Regarding the emails you got about this. This kind of hate is good. It implies that there is a lot of love for something to justify hating it.

This kind of hate means that they are fascinated by concept and have thought about it long enough to create a stance around it. He isn't merely reading a story, he is philosophising. This is why I consider the good TCB writers (Midnight Shadown, Chatoyance, etc) to be very good at.

In some way it insults us, but you know what, insulting us is the best thing it can do. It forces us to think and question.

I don't remember anymore why I wrote that comment, or why I wrote so much. I need to admit something to myself that I've always avoided acknowledging: I cannot let myself write anything at all when I get emotional. My most essential opinions are unchanged, but given that I devolved into sleep-deprived ranting, I don't believe that I have any right to discuss them anymore. I'm sorry, and I apologize for, to be honest, being myself.
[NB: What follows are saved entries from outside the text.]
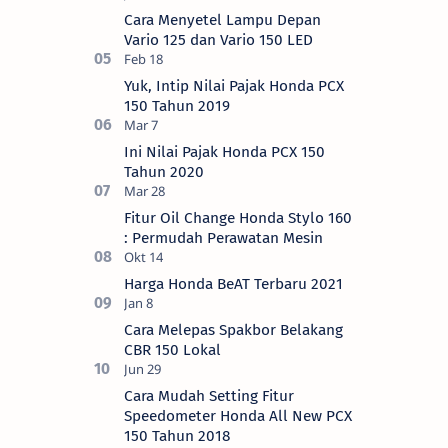
Cara Menyetel Lampu Depan
Vario 125 dan Vario 150 LED
Yuk, Intip Nilai Pajak Honda PCX
150 Tahun 2019
Ini Nilai Pajak Honda PCX 150
Tahun 2020
Fitur Oil Change Honda Stylo 160
: Permudah Perawatan Mesin
Harga Honda BeAT Terbaru 2021
Cara Melepas Spakbor Belakang
CBR 150 Lokal
Cara Mudah Setting Fitur
Speedometer Honda All New PCX
150 Tahun 2018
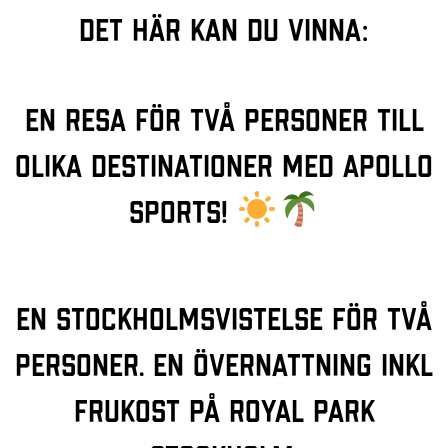
Det här kan du vinna:
En resa för två personer till
olika destinationer med Apollo
Sports!
En Stockholmsvistelse för två
personer. En övernattning inkl
frukost på Royal Park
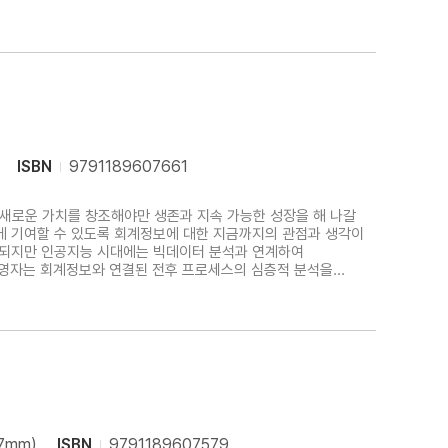
활동에 필요한 회계는 투자자나 기업의 임직원, 학생들에게
이 떨어
ISBN
9791189607661
 새로운 가치를 창조해야만 생존과 지속 가능한 성장을 해 나갈
에 기여할 수 있도록 회계정보에 대한 지금까지의 관점과 생각이
 되지만 인공지능 시대에는 빅데이터 분석과 연계하여
경영자는 회계정보와 연결된 전후 프로세스의 심층적 분석을
활동에 필요한 회계는 투자자나 기업의 임직원, 학생들에게
연계성이
57mm)
ISBN
9791189607579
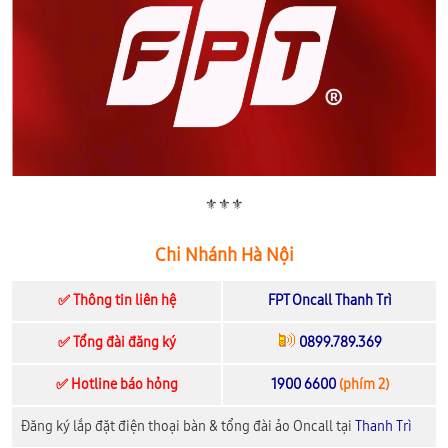
⚜️⚜️⚜️
Chi Nhánh Hà Nội
✅ Thông tin liên hệ
FPT Oncall Thanh Trì
✅ Tổng đài đăng ký
0899.789.369
✅ Hotline báo hỏng
1900 6600
(phím 2)
Đăng ký lắp đặt điện thoại bàn & tổng đài ảo Oncall tại
Thanh Trì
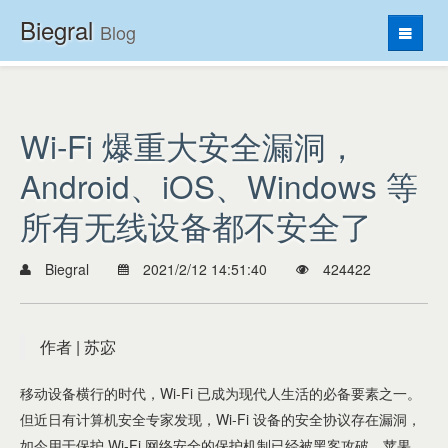
Biegral
Blog
首页
C#
Wi-Fi 爆重大安全漏洞，
Java
SQL
Android、iOS、Windows 等
Python
所有无线设备都不安全了
JavaScript
Biegral
2021/2/12 14:51:40
424422
Web
Other
作者 | 苏宓
移动设备横行的时代，Wi-Fi 已成为现代人生活的必备要素之一。
但近日有计算机安全专家发现，Wi-Fi 设备的安全协议存在漏洞，
如今用于保护 Wi-Fi 网络安全的保护机制已经被黑客攻破，苹果、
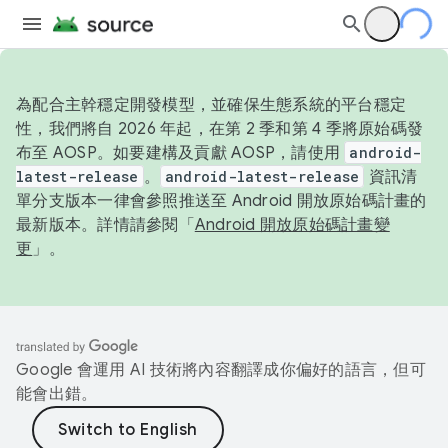
為配合主幹穩定開發模型，並確保生態系統的平台穩定
性，我們將自 2026 年起，在第 2 季和第 4 季將原始碼發
布至 AOSP。如要建構及貢獻 AOSP，請使用
android-
latest-release
。
android-latest-release
資訊清
單分支版本一律會參照推送至 Android 開放原始碼計畫的
最新版本。詳情請參閱「
Android 開放原始碼計畫變
更
」。
Google 會運用 AI 技術將內容翻譯成你偏好的語言，但可
能會出錯。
The best stories are ones that make you feel something, even if that something is negative. I think a step back and a deep breath is all that's needed to keep feelings from being unnecessarily hurt. Cooler heads prevail and all that. We will all misconstrue and be misconstrued from time to time. When you're on one side of the line, just remind yourself of the last time you were on the other side.

Chatoyance, regarding your stories, I've really enjoyed them so far. Taking a break is always a good (and necessary!) thing, but I hope it's not out of discouragement or burnout. I've been in sort of a vacuum in all things fan-fiction since turning my attention inward to work on my own as-yet-unfinished story. This was largely because I didn't want to be subconsciously "inspired" by other works and then wake up one morning to find a stream of "omg all you did was copy _______'s story" comments. However, when I saw the sheer breadth of your work, I couldn't resist. TCB was a universe I only ever intended to write in once, so it was exempt from my no-reading-fanfiction rule, but up through what I've read of yours so far (which is everything except 800 Year and Taste of Grass), it's really made me want to write in TCB again. It's hugely engaging and entertaining and it makes me want to play around in the universe some more. That's a Bad Thing™ for me, because I am terrible when it comes to distractions and I'm a slow writer even when completely focused, so I needed this like I needed a hole in the head. That's all my problem, of course; that you've doomed me to (eventually) writing more TCB is the best compliment I can give.

Your setting plays up the futuristic crapsack-world aspect of TCB much more than most, which is necessary for the sorts of stories you tell. Me, I'm a sucker for more immediately relatable settings, so I always envisioned the human side of the TCB universe as more contemporary, with perhaps a liiiittle bit of sci-fi thrown in for some detachment from the "real world." It can be argued that the real world is crapsack enough for the purposes of setting Conversion-Bureau stories to it, but it's easier to look through a window than a mirror.